Yankee catcher and Archbishop Molloy product Nick Derba, who caught eight out of the 10 games the Yankees played in the 90-plus degree temperatures of southern Texas, was named the World Series MVP. Derba was 7-for-25 with eight RBIs for the tournament and threw out a perfect 5-for-5 would-be base-stealers to hold the opponents’ running game at bay.

Joining Derba on the all-tournament team were fellow Yankees Mike Baxter, who batted .450 (13-for-29, including seven runs scored, six RBIs and five stolen bases), and Eric Williams, the catalyst of the Yankee’s offense (7-for-26, nine runs scored, five walks, 11 stolen bases).

It was Williams’ defensive play in the first inning of the championship game that turned the tide and momentum in the Yankees’ favor. After the Yankees failed to score in the top of the first inning — leaving runners on second and third with one out — the Midland Indians started off the bottom of the first with their lead-off hitter reaching on a hit batsman and their second hitter reaching on a bunt single.

Yankees starting pitcher Keith Christensen, who pitched 7.2 innings of scoreless baseball in the World Series and was the winning pitcher in the championship game, was in an immediate jam. The No. 3 hitter for Midland launched a deep fly ball to left field, where Williams jumped over the fence and brought the sure three-run homer back into the ballpark for the first out of the game for the Indians.

“That play was the turning point of the game,” Cuseta said. “You never know if they go three up on us in the first with no outs if the game would have evolved the same way. It was the most clutch play under the circumstances I have ever seen in World Series play.”

After the first two innings remained scoreless, the Yankees scored all six of their runs in the top of the third and never looked back. Naturally, Williams started the rally with a one-out double down the left field line. Keith Hahn walked and Baxter loaded the bases with an infield single. Derba promptly lined a two-run double down the left field line, and Mike Testani followed with a two-run single to right-center to provide the Yankees with their first four runs.

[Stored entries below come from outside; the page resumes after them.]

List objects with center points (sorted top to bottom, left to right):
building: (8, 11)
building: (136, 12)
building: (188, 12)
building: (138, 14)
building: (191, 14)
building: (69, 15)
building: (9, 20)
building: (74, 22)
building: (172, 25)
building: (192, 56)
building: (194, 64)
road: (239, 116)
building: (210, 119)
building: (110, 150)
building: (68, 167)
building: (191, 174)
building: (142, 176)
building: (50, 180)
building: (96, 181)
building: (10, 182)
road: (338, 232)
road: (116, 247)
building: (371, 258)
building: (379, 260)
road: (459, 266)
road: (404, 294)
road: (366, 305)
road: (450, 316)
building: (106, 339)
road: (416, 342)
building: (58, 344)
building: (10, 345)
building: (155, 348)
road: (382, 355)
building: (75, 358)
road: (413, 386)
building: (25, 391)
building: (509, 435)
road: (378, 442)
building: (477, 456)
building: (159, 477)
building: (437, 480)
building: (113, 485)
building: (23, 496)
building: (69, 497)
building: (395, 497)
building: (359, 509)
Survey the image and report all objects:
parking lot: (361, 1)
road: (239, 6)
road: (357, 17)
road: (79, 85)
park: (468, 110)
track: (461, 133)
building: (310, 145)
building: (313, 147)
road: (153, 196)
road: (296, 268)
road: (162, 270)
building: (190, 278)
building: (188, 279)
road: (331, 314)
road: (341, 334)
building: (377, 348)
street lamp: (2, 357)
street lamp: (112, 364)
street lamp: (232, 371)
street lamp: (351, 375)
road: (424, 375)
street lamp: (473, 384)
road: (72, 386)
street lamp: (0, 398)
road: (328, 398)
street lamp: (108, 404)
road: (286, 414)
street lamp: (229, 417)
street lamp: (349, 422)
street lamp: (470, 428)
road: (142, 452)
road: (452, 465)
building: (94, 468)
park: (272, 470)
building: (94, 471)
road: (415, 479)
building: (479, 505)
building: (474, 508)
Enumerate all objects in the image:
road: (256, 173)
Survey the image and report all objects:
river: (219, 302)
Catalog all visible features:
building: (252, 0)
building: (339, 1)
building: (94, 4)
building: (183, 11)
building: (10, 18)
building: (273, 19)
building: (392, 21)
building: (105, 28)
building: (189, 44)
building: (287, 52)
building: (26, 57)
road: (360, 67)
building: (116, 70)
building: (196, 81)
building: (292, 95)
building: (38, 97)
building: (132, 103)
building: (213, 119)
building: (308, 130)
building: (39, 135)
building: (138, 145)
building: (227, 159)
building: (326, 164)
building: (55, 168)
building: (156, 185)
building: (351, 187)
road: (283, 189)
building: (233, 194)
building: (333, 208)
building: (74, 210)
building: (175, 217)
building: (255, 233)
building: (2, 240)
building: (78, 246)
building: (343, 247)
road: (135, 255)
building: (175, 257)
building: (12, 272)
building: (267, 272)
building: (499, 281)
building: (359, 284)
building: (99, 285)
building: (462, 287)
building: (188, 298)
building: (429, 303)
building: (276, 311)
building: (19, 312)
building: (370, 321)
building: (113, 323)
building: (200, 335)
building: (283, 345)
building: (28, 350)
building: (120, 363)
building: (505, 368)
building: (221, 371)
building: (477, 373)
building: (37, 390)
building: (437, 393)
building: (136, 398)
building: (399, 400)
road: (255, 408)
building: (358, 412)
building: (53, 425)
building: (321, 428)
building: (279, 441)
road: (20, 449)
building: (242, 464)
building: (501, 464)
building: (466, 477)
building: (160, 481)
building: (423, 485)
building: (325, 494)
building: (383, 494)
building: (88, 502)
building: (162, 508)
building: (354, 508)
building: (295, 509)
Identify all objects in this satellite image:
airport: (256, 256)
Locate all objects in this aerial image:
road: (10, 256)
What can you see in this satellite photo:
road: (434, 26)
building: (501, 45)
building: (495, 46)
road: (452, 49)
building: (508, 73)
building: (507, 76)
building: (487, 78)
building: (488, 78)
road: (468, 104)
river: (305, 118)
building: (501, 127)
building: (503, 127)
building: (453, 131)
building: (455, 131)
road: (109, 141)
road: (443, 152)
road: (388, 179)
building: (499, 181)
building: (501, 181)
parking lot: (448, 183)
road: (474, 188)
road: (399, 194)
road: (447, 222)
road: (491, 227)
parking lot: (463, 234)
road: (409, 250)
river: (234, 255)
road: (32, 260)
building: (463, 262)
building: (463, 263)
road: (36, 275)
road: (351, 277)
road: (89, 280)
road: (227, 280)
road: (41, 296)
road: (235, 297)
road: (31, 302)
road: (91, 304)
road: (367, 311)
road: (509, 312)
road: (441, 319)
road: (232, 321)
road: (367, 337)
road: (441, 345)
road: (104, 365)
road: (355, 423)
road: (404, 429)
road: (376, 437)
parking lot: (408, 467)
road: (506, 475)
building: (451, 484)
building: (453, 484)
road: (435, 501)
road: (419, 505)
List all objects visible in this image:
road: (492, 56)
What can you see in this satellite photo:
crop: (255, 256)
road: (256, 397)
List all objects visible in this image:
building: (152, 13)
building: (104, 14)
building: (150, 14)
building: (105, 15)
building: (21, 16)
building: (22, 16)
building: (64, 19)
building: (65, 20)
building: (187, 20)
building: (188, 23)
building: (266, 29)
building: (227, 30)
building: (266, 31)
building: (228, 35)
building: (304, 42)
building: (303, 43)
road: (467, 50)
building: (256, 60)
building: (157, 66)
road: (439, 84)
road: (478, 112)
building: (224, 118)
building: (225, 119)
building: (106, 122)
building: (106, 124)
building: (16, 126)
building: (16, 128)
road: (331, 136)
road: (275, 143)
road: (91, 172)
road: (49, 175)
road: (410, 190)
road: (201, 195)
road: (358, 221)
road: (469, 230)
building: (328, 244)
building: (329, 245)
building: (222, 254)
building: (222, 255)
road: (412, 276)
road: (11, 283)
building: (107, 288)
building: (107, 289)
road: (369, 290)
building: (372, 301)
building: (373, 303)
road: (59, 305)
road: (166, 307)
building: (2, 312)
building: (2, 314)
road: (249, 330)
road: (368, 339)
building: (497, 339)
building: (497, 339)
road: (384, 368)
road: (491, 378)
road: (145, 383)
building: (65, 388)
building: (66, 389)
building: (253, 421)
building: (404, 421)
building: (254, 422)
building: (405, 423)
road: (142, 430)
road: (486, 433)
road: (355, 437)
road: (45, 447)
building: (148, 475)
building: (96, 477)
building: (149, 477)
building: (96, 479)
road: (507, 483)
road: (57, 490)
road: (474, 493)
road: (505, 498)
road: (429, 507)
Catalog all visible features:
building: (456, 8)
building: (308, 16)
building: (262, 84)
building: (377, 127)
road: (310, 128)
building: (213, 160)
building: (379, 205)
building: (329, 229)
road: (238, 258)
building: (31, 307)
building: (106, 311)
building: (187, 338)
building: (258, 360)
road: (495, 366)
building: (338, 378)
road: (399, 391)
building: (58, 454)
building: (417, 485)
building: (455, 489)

Robert Yodice then blooped an RBI single to left that plated Testani and eventually scored the last of the six runs on a wild pitch. With Christensen cruising through five scoreless innings, the Yankees were poised for another National Championship celebration.

In the Midland sixth, the Ohio team plated two unearned runs. With runners on first and second, two outs and the Texas heat starting to take its toll on the lefty, Cuseta went to the bullpen and summoned fire-balling righthander Ryan Gavagan. The reliever retired the last four hitters of the game in order, with his fastball topping at 92 mph on the radar guns. The last out of the game was an easy 6-3 groundout to five-year Bayside Yankee and Senior Americans MVP Baxter, another Molloy alum.

“It was ironic that the final out was a grounder to Baxter at short,” Cuseta said. “He did a great job playing shortstop the entire World Series, filling in for the injured High School All-American, Jason Donald. Entering World Series play, Mike had not played one inning at shortstop all season. In fact, the last time he played shortstop was in high school, where he led Archbishop Molloy to the (CHSAA title) in the spring of 2002.

“I told Baxter that I have the other five baseballs in a trophy case at home from the final out of each of the National Championships, but this one was for him. He is the heart and sole of this team and has an extremely bright future ahead of him at Vanderbilt University and in professional baseball.”